Sevgili Tuğrul Akşar’ın sayıları üzerinden mali tabloyu net ortaya koyalım ki ne anlatmaya çalışacağımız daha iyi anlaşılsın.

 “UEFA 2023-24 sezonunda Şampiyonlar Ligi, Avrupa Ligi ve Konferans Ligi organizasyonlarından toplam 3,5 milyar Euro'luk brüt gelir bekliyor. Elde edilecek bu gelirden masraflar (giderler) ve UEFA organizasyon payları düşüldükten sonra kalan kısım olan 2 milyar 732 milyon Euro (yüzde 78) bu organizasyonlarda oynayacak kulüplere dağıtılacak. 

UEFA 2023-24 sezonunda Şampiyonlar Ligi, Avrupa Ligi ve Konferans Ligi'nde oynayacak kulüplere dağıtacağı ödül 2 milyar 32 milyon. Şampiyonlar Ligi parasal ödüllerinin yüzde 25'lik kısmı olan 500,5 milyon Euro'luk tutar kulüplere başlangıç ücreti olarak 32 takımdan her biri 15 milyon 640 bin Euro hoş geldin parası kazanacaktır.  Ayrıca kulüplere galibiyet başına 2,8 milyon Euro, beraberlikte ise 930 bin Euro verilecektir.

Gruplardan çıkma başarısı gösteren takımlara ise kulüp başına 9,6 milyon Euro bonus ödemesi yapılacak. Çeyrek finale kalan kulüplere 10,6 milyon Euro, Yarı finale yükselen kulüplere 12,5 milyon Euro, finale çıkan takımlara 15,5 milyon Euro ve finali kazanan şampiyona ilave 4,5 milyon Euro daha ödeme yapılacaktır.”

————

• **Görev 1**:
UEFA ödülleri metnine göre aşağıdaki soruları yanıtlayın.
(a) Masraflar ve UEFA payları düşüldükten sonra kulüplere dağıtılacak kısım brüt gelirin yüzde kaçıdır?
(b) Şampiyonlar Ligi'nde kulüplere galibiyet başına ne kadar ödeme yapılacaktır?
(c) Çeyrek finale kalan kulüplere ne kadar ödeme yapılacaktır?
• **Görev 2**: UEFA ödülleri metnini son cümlesinin ardından sürdürün.

• **Kayıtlar**:
————

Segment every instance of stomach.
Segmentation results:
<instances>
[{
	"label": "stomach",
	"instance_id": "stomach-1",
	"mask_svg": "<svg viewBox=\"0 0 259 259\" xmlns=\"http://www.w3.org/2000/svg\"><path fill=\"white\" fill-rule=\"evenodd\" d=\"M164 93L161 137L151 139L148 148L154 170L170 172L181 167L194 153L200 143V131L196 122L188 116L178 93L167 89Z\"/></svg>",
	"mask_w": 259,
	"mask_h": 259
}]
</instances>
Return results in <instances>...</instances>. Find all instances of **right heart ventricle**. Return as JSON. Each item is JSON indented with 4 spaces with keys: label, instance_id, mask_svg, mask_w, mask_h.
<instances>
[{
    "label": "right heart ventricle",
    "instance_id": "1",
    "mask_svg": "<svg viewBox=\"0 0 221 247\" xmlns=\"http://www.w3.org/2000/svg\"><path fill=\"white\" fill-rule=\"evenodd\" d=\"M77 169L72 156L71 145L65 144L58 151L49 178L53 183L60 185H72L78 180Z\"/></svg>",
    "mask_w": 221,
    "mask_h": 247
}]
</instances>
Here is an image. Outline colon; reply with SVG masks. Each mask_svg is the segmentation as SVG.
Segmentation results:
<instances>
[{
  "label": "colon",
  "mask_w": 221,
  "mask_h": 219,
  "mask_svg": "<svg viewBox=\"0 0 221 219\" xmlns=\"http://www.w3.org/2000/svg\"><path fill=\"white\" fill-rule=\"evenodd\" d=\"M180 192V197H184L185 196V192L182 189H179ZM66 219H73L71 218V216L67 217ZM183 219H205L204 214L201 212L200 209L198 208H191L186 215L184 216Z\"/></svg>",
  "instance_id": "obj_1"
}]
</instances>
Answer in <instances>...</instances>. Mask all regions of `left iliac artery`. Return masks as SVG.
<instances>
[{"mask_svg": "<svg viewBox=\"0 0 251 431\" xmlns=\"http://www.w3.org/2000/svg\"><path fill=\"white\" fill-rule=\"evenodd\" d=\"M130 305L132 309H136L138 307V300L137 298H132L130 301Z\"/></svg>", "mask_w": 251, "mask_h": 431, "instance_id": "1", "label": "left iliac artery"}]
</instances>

————

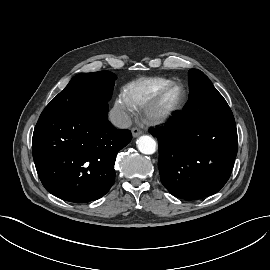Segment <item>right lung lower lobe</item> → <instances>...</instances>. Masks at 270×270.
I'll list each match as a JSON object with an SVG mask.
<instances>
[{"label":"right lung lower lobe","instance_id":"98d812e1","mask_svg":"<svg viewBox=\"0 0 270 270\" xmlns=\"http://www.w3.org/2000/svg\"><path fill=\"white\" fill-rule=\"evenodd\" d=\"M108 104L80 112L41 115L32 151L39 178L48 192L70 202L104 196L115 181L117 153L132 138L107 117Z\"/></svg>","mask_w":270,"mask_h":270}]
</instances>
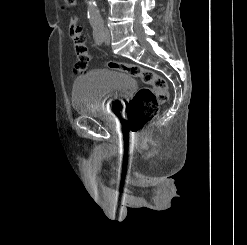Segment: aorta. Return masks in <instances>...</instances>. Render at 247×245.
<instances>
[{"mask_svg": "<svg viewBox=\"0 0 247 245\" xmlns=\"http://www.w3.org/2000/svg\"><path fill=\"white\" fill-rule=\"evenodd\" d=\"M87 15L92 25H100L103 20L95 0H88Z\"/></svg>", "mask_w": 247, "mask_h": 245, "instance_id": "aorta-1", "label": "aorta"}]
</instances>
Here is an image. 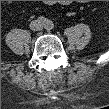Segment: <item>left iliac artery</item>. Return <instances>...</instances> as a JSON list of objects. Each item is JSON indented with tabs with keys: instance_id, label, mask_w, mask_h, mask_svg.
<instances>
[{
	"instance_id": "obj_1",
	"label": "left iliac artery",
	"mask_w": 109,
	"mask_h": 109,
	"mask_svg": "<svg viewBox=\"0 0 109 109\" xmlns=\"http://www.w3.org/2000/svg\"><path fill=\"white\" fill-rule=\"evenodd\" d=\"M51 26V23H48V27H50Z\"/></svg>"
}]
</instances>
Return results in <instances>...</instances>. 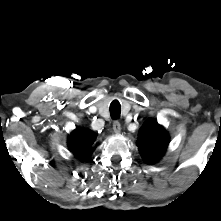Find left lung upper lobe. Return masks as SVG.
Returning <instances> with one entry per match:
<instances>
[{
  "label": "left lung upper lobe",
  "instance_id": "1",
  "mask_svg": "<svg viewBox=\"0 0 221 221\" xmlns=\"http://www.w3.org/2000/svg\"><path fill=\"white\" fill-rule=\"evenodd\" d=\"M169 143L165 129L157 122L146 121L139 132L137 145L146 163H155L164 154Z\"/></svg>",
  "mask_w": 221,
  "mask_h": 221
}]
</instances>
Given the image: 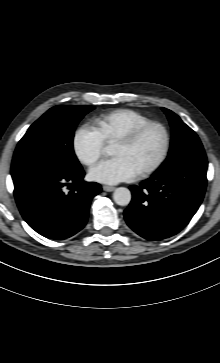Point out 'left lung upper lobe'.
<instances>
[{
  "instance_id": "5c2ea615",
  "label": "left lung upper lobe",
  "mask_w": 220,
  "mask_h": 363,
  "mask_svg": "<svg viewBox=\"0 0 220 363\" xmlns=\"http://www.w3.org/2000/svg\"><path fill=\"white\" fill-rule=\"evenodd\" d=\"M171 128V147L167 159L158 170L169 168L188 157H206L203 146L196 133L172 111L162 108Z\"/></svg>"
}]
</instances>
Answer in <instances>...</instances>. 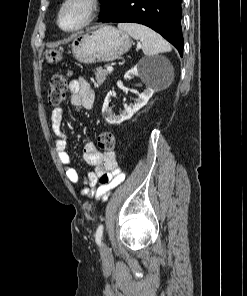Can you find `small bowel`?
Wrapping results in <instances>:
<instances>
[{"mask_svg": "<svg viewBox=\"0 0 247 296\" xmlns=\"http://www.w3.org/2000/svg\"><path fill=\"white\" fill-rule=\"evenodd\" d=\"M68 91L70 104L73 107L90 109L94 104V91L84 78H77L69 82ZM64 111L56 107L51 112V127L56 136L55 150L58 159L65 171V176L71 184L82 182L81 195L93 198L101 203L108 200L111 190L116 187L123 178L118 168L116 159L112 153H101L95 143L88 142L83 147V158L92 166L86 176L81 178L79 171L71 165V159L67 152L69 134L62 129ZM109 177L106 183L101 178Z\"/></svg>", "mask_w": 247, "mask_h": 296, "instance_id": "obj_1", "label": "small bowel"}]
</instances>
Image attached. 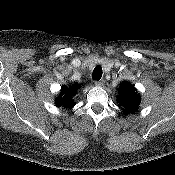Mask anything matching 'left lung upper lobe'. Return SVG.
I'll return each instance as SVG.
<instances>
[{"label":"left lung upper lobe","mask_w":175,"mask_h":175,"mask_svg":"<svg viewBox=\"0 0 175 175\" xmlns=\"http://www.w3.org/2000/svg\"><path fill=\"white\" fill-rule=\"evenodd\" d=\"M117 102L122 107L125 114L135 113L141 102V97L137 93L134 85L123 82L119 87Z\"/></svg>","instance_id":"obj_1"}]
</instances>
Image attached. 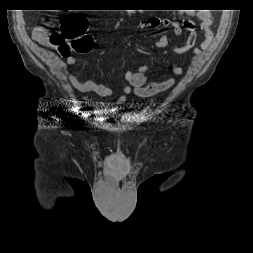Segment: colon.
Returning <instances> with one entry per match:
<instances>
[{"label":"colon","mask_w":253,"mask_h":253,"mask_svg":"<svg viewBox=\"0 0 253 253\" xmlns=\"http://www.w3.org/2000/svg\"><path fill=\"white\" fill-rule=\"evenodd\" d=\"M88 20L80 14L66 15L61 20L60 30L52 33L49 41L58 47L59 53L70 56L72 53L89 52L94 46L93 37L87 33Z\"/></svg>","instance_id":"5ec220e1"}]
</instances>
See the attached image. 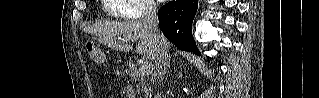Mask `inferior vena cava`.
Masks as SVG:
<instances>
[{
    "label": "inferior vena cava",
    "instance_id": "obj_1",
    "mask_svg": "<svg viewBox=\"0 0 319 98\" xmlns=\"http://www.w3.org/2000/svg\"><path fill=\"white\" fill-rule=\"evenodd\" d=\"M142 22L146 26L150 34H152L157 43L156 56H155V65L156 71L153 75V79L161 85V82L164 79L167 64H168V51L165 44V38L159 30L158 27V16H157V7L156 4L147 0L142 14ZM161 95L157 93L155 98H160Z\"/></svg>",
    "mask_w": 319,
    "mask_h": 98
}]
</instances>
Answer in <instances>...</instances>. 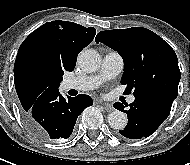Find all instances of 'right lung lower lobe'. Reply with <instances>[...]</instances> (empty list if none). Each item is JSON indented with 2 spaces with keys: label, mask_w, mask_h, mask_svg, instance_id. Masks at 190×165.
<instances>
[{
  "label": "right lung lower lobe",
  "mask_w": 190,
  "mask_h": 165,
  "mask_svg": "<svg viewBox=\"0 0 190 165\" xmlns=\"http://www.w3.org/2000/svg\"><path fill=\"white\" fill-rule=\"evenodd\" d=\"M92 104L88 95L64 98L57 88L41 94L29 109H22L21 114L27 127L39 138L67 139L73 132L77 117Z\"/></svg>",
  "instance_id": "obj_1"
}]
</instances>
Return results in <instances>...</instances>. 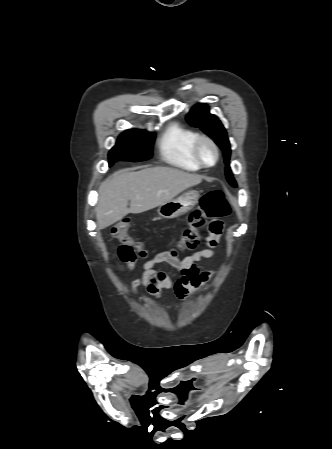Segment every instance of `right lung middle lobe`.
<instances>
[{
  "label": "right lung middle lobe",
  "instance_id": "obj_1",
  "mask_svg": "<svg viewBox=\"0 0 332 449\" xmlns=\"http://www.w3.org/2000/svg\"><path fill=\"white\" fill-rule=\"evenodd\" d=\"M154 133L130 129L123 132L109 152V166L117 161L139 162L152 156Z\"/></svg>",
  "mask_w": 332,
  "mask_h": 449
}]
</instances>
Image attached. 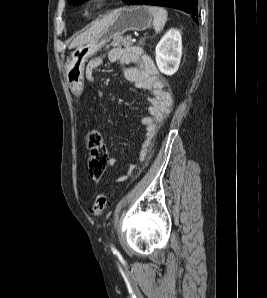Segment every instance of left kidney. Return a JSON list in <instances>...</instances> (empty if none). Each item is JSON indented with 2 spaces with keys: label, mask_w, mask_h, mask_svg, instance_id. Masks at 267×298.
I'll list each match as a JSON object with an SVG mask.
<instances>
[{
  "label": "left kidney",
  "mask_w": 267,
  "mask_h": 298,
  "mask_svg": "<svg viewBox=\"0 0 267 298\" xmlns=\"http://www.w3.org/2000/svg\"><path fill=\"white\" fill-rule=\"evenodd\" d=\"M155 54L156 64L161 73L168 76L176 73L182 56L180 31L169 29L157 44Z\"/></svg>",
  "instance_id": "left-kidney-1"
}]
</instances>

————

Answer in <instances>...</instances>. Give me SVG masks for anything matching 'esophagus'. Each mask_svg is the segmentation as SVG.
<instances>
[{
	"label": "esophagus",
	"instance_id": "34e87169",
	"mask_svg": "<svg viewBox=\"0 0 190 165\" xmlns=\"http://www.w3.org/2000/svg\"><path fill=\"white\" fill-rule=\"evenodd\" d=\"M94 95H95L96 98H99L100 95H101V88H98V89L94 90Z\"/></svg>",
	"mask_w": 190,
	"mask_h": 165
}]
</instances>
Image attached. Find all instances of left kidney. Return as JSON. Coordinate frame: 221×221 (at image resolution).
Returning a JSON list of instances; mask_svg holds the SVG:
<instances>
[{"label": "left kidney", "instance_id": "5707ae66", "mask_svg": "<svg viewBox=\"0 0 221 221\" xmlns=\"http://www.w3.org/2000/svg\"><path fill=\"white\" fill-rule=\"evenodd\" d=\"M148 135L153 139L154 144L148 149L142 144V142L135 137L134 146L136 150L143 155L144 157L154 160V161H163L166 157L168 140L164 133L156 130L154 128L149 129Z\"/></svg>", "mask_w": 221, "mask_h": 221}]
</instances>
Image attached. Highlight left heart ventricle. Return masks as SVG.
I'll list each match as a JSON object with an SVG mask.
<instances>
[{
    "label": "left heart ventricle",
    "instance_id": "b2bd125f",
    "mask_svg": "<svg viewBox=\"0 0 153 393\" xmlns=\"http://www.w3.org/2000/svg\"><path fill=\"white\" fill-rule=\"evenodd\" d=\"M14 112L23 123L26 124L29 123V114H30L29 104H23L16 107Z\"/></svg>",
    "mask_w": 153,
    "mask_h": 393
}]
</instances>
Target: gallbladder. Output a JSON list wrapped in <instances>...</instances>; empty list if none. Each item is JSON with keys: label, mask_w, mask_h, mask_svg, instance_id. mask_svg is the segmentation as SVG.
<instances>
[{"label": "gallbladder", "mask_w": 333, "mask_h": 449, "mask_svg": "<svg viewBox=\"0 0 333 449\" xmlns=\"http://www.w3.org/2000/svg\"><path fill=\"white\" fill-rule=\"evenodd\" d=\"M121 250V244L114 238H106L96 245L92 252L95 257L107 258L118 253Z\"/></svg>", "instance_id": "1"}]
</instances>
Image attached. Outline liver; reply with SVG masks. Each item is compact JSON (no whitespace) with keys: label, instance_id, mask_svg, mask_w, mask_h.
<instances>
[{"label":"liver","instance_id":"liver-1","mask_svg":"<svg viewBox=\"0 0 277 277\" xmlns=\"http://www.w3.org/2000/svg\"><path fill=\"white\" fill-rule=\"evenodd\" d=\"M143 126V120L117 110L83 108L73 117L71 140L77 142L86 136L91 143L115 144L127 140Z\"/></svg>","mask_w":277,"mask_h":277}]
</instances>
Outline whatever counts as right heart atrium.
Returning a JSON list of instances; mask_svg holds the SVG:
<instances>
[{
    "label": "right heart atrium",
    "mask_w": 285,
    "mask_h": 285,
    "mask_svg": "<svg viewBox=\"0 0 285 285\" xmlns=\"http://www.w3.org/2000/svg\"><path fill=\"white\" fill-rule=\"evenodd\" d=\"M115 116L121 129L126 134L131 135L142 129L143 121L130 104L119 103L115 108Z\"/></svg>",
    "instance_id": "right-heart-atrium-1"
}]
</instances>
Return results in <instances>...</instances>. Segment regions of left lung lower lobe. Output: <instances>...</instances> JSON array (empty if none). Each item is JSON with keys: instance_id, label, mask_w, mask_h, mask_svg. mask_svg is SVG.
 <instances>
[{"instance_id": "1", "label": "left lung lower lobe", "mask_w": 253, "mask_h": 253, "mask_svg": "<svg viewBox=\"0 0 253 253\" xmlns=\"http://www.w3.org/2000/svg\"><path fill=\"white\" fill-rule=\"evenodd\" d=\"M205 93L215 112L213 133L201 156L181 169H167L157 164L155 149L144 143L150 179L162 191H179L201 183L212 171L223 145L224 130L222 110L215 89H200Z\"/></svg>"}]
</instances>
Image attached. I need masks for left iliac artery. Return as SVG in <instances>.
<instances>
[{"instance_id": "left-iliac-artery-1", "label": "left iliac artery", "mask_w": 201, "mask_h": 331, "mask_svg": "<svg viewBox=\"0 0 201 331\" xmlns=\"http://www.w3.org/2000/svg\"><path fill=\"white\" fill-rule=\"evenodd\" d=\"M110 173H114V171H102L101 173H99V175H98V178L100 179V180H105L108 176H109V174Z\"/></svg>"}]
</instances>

————

• **Doğru cevap 1**:
(a) Yüzde 78
(b) 2,8 milyon Euro
(c) 10,6 milyon Euro

• **Doğru cevap 2**:
Türkiye’de kulüpler TL kazanıp Euro ödeme yapılıyorlar, aradaki kur farkından ortaya çıkan zarar tabii ki kulübün hanesine yazılmaktadır. Hani bunu bankalara borç yapılanmasında TL bazına çevirmek bir başarı gibi görünse de süreç kulüplerin aleyhine işlemektedir.

O zaman ortaya yeni bir işletme modeline ihtiyaç olduğu çıkmaktadır.

Üretime yönelik bir işletme modeli: Alt yapıdan başlayıp bir üretim mekanizmasını organize ederek, buna bütünleşmiş bir şekilde düşük maliyetli genç oyuncuları bulup geliştirip her iki oyuncu birlettiği ile, yine bu başarıya entegre olacak yüksek kalitede ve nispeten maliyetli oyuncular-sürecin ‘tudor’ oyuncuları olacağından hem genç oyuncuların gelişimine katkı sağlayacaklar hem başarı sürecinin kısalmasına ve oyun aklı olmaları nedeniyle sürecin doğru yönetilmesine katkı sağlayacaklar.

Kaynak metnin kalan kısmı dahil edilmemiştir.